Nella situazione di isolamento internazionale della Grecia, sperare su vittorie smaglianti era privo di senso. Nella cosiddetta trattativa il governo greco si è trovato nella condizione, peggio che asimmetrica, di uno contro 18 (tutti gli altri paesi dell’euro). Né i movimenti sociali e sindacali europei hanno avuto la capacità di modificare rapporti di forza così sfavorevoli.
Tuttavia non è vero che il testo e il contesto in cui si inserisce il terzo memorandum sono peggiori di quello offerto dai creditori, e che il referendum aveva respinto a larga maggioranza. Infatti la Grecia ha ottenuto, seppure a condizioni durissime, un finanziamento di 86 miliardi di euro per tre anni, in luogo di 5 miliardi per cinque mesi, e soprattutto ha imposto che si discuterà in autunno non solo del debito greco ma del debito dei paesi europei in generale. E’ un punto rilevante, dal momento che ha spaccato il fronte avversario. Infatti il Fmi ha subito dichiarato che è necessario un taglio del valore nominale del debito greco, altrimenti irrestituibile. E i greci hanno chiesto che al tavolo sia anche presente il Parlamento europeo, unica istituzione eletta nel sistema di governance europea.
L’alternativa era accettare la Grexit proposta da Schauble. Che avrebbe significato non una fuoriuscita momentanea, ma definitiva della Grecia dall’eurozona. Cosa per cui Tsipras non aveva mandato, e che avrebbe facilitato i disegni di ridurre l’Europa a un protettorato tedesco. Né è pensabile, sulla base degli attuali trattati, di potere uscire dall’eurozona rimanendo però nella Ue. Eventualità non prevista ed assai improbabile da ottenere in sede interpretativa dei trattati stessi.
E il “piano B”? Se ne è parlato, e se ne parla. Ma non bisogna scordare ciò che lo stesso Varoufakis ha dichiarato al Corriere della Sera: “Ogni ‘piano B’ che vuole evitare l’uscita dall’euro ha in sé il problema che appena diventa noto scatena il panico, la fuga dai depositi, la chiusura delle filiali e una uscita di fatto dalla moneta unica”. Precisamente quanto Tsipras voleva evitare, perché avrebbe gettato il popolo greco in condizioni ancora peggiori.
Si apre, quindi, e con grande merito della Grecia, una nuova partita nella Ue. La Germania non è più modello inattaccabile.

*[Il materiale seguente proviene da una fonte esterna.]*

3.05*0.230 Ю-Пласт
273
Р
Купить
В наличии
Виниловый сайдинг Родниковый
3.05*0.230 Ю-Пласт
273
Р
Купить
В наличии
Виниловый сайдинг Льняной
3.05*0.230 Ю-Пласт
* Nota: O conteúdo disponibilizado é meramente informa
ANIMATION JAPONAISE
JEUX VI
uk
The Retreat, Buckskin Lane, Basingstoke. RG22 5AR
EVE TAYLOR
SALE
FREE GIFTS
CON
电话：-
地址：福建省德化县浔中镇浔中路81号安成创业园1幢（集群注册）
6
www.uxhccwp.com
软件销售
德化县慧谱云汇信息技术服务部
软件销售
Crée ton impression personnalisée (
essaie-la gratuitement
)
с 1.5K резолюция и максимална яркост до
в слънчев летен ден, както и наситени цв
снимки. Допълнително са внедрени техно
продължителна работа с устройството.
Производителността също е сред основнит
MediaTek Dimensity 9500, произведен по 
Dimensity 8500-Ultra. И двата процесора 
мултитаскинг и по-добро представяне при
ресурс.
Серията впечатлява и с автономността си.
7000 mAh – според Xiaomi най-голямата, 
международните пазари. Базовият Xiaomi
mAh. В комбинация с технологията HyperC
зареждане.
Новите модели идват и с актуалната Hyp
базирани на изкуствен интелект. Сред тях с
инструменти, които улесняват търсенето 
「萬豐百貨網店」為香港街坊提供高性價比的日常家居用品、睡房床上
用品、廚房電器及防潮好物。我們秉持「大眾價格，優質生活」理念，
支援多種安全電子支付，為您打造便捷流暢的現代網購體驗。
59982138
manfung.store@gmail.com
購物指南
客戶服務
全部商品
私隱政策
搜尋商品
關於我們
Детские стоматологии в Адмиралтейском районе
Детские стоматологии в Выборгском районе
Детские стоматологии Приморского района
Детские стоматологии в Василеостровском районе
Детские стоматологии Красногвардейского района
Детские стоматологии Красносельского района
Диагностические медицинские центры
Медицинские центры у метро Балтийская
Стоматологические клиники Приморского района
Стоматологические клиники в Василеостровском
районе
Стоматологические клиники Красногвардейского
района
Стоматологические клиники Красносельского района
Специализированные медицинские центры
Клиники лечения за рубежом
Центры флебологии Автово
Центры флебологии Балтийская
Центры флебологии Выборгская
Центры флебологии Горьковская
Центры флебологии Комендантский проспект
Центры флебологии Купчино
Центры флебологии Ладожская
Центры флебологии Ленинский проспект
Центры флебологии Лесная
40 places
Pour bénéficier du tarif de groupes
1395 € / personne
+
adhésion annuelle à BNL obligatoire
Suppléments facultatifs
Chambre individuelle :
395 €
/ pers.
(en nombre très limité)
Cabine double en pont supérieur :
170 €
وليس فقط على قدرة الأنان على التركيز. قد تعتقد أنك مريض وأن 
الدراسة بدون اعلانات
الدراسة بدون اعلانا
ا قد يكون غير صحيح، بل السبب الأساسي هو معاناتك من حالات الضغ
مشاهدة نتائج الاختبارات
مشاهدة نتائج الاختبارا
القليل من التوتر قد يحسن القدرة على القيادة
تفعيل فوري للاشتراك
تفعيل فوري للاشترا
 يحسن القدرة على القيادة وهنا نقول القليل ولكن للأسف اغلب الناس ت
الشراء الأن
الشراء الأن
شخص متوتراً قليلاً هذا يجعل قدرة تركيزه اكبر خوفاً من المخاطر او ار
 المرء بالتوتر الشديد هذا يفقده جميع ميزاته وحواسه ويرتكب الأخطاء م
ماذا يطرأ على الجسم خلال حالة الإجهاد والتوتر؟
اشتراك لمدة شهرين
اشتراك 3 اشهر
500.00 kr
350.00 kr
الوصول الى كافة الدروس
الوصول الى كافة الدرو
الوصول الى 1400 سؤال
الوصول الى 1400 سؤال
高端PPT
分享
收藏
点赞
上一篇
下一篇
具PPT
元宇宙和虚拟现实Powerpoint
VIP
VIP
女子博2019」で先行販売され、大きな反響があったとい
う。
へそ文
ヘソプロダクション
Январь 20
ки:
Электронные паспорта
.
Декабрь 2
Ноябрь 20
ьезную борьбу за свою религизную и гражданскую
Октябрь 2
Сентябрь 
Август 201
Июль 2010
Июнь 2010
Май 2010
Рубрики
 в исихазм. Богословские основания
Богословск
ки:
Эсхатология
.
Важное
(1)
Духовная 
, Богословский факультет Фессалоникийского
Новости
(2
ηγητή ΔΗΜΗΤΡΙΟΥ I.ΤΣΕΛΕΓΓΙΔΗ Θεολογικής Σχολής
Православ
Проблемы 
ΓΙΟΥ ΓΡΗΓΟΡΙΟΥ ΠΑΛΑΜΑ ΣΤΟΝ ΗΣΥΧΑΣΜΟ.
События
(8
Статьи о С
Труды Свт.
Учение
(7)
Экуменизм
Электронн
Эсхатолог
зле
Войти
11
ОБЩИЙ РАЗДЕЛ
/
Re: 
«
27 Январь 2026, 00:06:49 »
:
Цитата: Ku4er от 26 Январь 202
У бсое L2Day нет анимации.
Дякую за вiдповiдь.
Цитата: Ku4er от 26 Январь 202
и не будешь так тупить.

Le condizioni dell’economia europea continuano a peggiorare, specialmente in confronto ad altri paesi che hanno attuato politiche diverse nei confronti della crisi, come gli Usa. E’ possibile che le elezioni previste tra pochi mesi in alcuni paesi, come la Spagna, ci consegnino un quadro di forze diverse e modifichino il contesto europeo. Le organizzazioni sindacali potrebbero darsi una mossa. Insomma la Grecia ha aperto una breccia, Ma non può vincere la battaglia da sola, né per sé né per l’Europa.